**Records shown**
▼

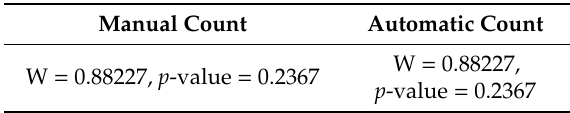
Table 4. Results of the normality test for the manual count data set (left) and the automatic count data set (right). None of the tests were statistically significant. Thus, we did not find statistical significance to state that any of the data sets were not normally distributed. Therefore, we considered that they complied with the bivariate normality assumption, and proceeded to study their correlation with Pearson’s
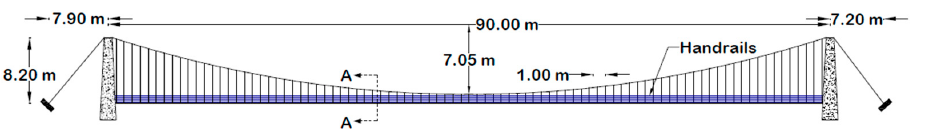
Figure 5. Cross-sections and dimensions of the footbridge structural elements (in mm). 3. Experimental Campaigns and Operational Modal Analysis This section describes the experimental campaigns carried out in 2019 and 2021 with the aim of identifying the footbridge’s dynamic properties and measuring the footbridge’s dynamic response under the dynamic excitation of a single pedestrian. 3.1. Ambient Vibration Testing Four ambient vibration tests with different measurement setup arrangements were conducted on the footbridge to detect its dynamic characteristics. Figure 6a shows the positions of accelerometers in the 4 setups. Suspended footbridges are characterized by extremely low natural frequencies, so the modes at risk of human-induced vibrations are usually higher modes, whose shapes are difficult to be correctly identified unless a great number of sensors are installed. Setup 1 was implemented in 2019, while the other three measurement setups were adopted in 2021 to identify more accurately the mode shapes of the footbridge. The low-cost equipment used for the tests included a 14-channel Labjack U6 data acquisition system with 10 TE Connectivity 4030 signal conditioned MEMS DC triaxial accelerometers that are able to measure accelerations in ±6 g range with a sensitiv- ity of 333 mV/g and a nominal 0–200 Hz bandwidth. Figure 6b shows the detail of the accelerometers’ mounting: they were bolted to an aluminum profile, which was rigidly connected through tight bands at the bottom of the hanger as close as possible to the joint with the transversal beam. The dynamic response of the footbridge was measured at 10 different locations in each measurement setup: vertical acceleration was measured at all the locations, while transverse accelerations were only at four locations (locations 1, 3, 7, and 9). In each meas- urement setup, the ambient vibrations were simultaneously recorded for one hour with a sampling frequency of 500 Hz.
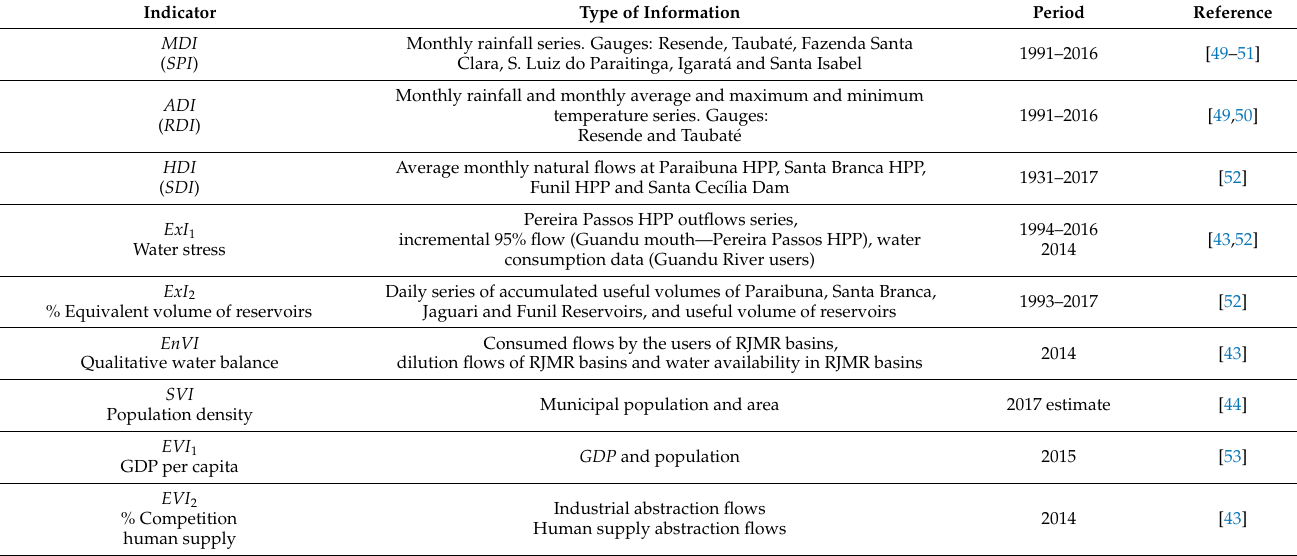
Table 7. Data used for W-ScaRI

▲
▼

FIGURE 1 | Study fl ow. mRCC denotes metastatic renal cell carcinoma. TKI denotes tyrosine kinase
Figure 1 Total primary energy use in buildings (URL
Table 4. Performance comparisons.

▲

**What you should do**
Using the entries shown above, reproduce verbatim the lines from the line bearing "FIGURE 1 | Study" to the line bearing "Table 4. Performance comparisons.", inclusive.

**Completed exercise**
FIGURE 1 | Study fl ow. mRCC denotes metastatic renal cell carcinoma. TKI denotes tyrosine kinase
Figure 1 Total primary energy use in buildings (URL
Table 4. Performance comparisons.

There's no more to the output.